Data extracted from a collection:
# # # # # # #

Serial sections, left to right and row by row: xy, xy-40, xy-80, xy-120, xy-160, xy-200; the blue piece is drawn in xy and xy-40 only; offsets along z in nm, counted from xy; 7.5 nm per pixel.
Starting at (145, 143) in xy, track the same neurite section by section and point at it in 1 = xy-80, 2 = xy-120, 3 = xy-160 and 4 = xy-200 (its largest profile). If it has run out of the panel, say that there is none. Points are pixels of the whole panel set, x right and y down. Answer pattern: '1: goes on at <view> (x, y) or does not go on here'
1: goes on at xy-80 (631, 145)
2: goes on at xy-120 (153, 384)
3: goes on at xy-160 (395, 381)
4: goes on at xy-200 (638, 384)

# # # # # # #

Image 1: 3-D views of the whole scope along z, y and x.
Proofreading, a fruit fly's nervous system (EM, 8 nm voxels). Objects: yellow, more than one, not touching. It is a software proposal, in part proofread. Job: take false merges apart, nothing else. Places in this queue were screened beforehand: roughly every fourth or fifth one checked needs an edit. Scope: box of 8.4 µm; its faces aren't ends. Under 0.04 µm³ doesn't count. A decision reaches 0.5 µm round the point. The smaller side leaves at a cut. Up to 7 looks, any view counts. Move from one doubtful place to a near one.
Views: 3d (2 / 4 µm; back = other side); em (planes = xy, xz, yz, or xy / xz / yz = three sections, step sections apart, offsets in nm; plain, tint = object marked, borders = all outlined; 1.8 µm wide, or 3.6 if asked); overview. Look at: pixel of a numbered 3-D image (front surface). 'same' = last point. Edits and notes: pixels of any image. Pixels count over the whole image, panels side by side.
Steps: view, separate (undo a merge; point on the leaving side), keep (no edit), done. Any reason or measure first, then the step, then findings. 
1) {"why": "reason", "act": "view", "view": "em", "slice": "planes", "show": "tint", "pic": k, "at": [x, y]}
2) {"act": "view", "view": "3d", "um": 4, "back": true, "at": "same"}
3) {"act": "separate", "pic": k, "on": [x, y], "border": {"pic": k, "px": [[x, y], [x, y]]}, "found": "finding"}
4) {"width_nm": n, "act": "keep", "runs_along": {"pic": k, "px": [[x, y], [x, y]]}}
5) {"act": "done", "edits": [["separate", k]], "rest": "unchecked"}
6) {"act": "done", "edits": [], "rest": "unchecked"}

# # # # # # #

_Task goal_:
Only the lines that hold the word "separate" are wanted; each should be pulled from the records.

_Expected output_:
Steps: view, separate (undo a merge; point on the leaving side), keep (no edit), done. Any reason or measure first, then the step, then findings. 
3) {"act": "separate", "pic": k, "on": [x, y], "border": {"pic": k, "px": [[x, y], [x, y]]}, "found": "finding"}
5) {"act": "done", "edits": [["separate", k]], "rest": "unchecked"}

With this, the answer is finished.